Louis Maufrais. J’étais médecin dans les tranchées
Les éditions Robert Laffont publient le récit inédit de Louis Maufrais, sous-titré J’étais médecin dans les tranchées (préface de Marc Ferro, 331 p., 21 €). Cette histoire orale est celle d’un jeune étudiant en médecine destiné à faire son apprentissage dans les tranchées. A l’âge de 80 ans, alors atteint de la cataracte, le médecin décide d’enregistrer son récit
: 16 cassettes de 90 minutes où il raconte son expérience du 2 août 1914 au 14 juillet 1919. Un héritage enfermé dans une boite de chaussures durant 25 ans jusqu’à ce que sa petite-fille Martine Veillet en découvre le contenu en 2001. Elle retranscrit les mots, vérifie ensuite tous les événements, étudie tous les documents conservés par son grand-père – cahiers personnels, lettres adressées à ses parents. Certaines photos sont commentées par le médecin et elles accompagnent le récit. On suit ses déplacements et ceux de son poste de secours en Argonne (Marie-Thérèse, Bagatelle), puis on part pour l’offensive de Champagne (Bois Vauban, Auberive), et on rejoint Verdun (Froideterre, Thiaumont, Cumières).
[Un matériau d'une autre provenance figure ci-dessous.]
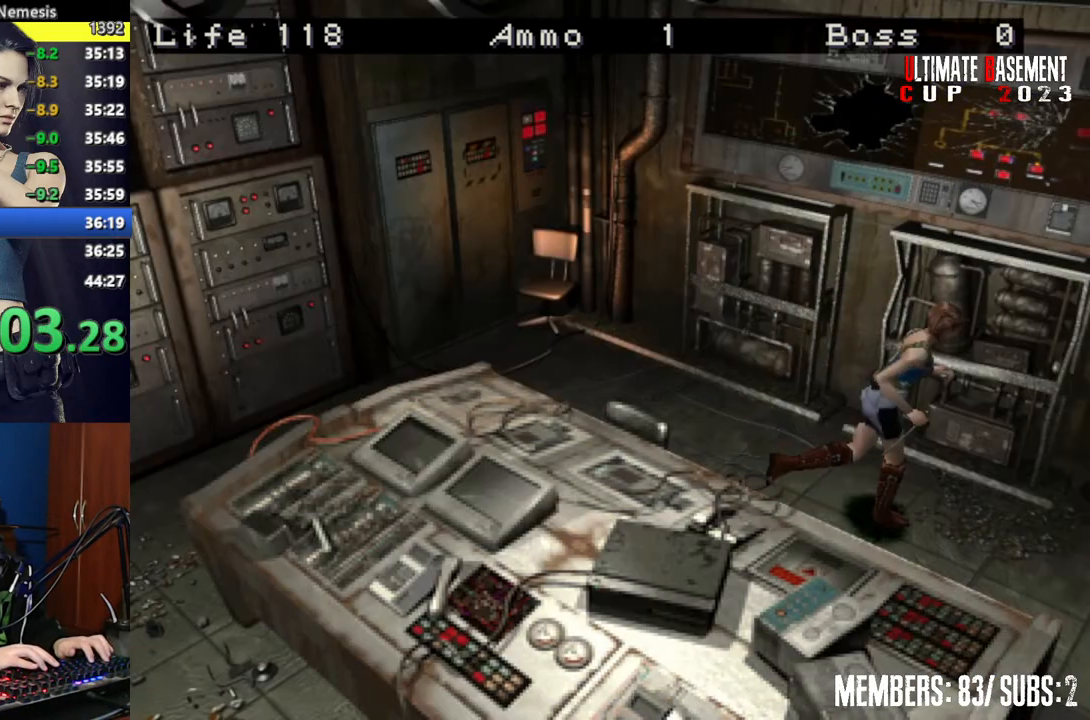
{"keys": ["semicolon", "shift", "w"], "events": [[234, "d", "up"], [467, "semicolon", "down"]]}
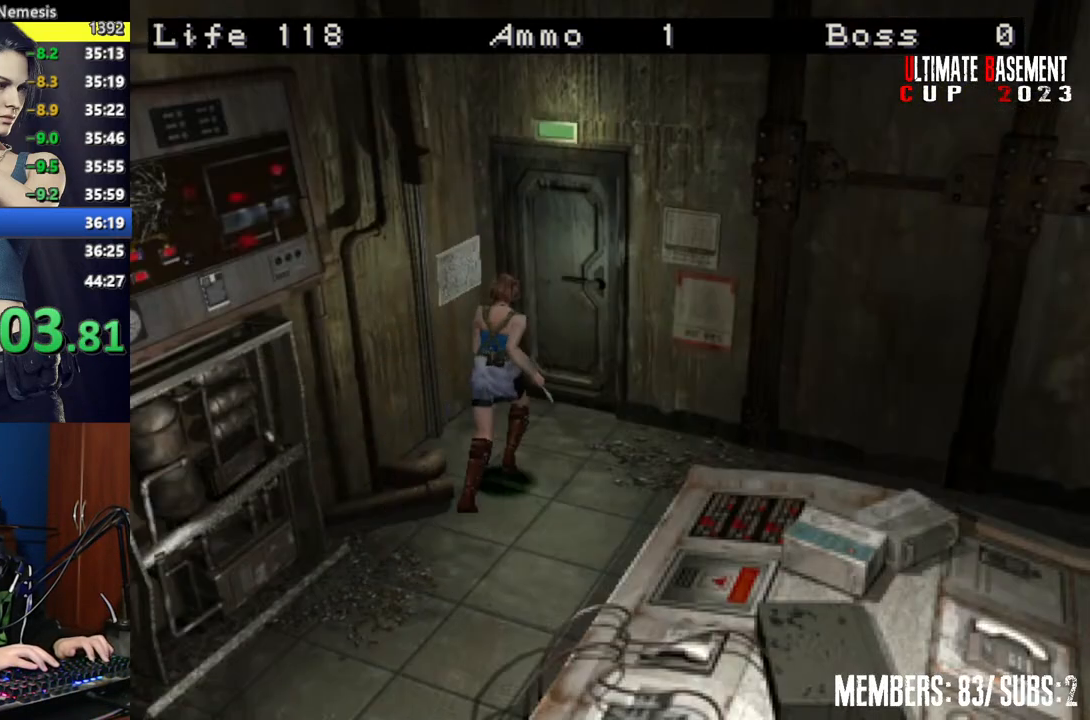
{"keys": ["semicolon", "shift"], "events": [[484, "w", "up"]]}
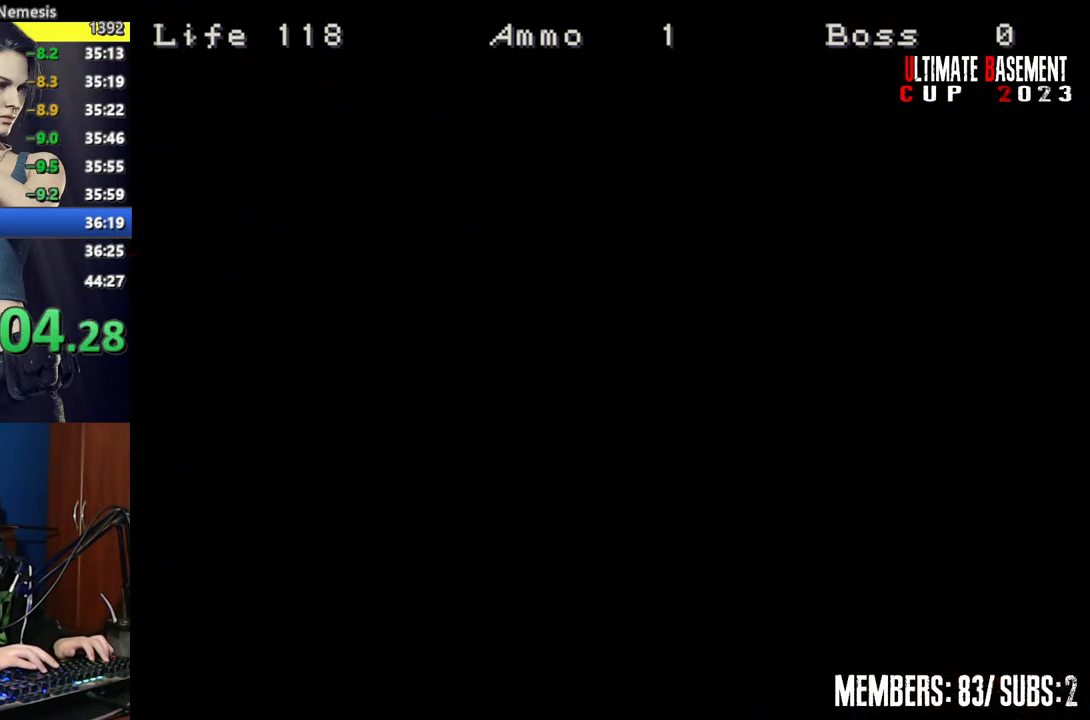
{"keys": ["s"], "events": [[34, "semicolon", "up"], [117, "shift", "up"], [267, "s", "down"]]}
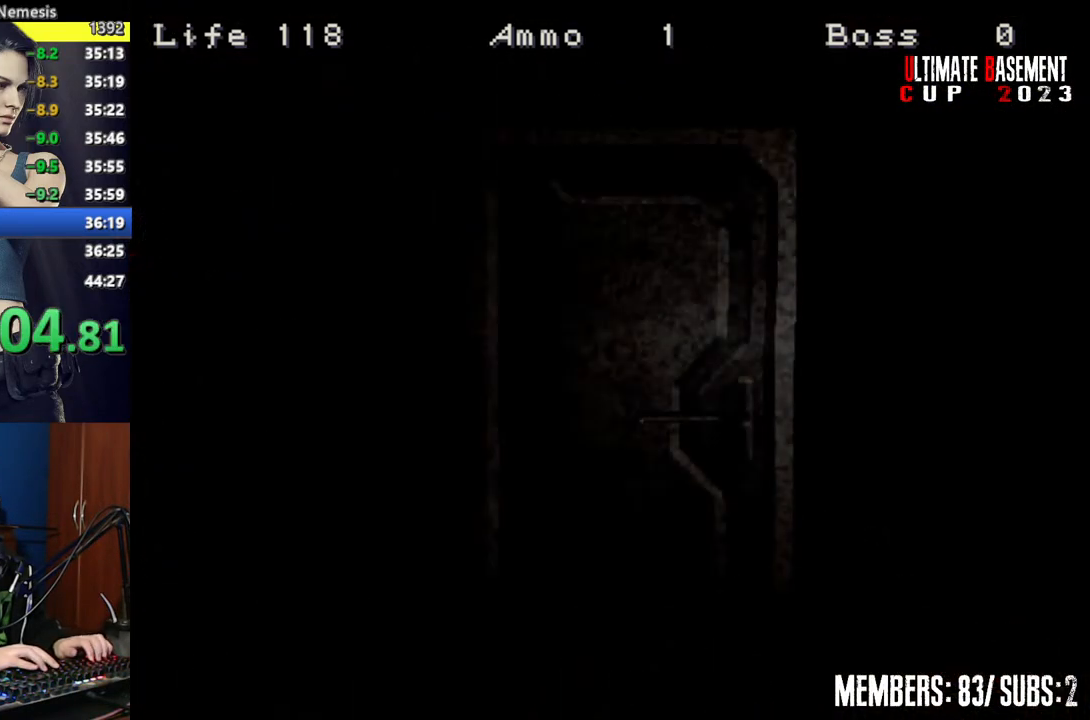
{"keys": ["s"], "events": []}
On observe le rôle crucial des brancardiers. « Il était dans les habitudes dans les cadres de l’armée de désigner comme brancardiers des hommes incapables de se battre. Mais ils comprirent rapidement que c’était l’inverse qu’il fallait faire » explique-t-il, « parce que ces gars-là agissaient en dehors de tout contrôle, que leur rendement était subordonné à leur dévouement, sans aucun repos ni de jour ni de nuit ». On est effrayé par l’arrivée quotidienne et toujours croissante de soldats blessés : jambes cassées, hémorragies, plaies de la poitrine par balle, lambeaux de chair si déchiquetés qu’ils sont inidentifiables. A l’époque, la trousse de soins ne permet pas les transfusions : on ne connaît ni les groupes sanguins ni les rhésus et le matériel n'est pas aseptisé. Les actes techniques se résument parfois à couper les pantalons et à désinfecter autant que possible pour réaliser des pansements énormes. Dans ces conditions, il est difficile de soigner. Au Bois Vauban, certaines scènes d’évacuation des blessés et de réparations provisoires des dégâts causés par les obus ou les shrapnells sont insoutenables. Selon le recensement effectué par la petite fille, il n’existerait pas plus d’une vingtaine de témoignages de médecins. Voici une nouvelle contribution à l’Histoire. La vision d’un médecin et d’un homme confronté à la mutilation des corps qui ne laisse étrangement aucune place à un positionnement personnel vis-à-vis de cette guerre.